**About this exercise**
When you come to a picture, pass over it, and set down the entries below exactly.

[Records contained in a dataset]
━━━━━━
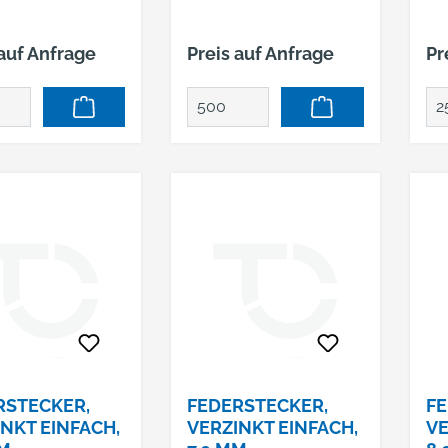
 auf Anfrage
Preis auf Anfrage
Pr
RSTECKER,
FEDERSTECKER,
FE
NKT EINFACH,
VERZINKT EINFACH,
VE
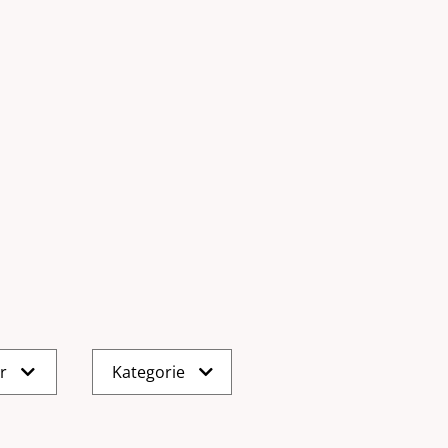
er
Kategorie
━━━━━━
**Exercise result**
 auf Anfrage
Preis auf Anfrage
Pr
RSTECKER,
FEDERSTECKER,
FE
NKT EINFACH,
VERZINKT EINFACH,
VE
er
Kategorie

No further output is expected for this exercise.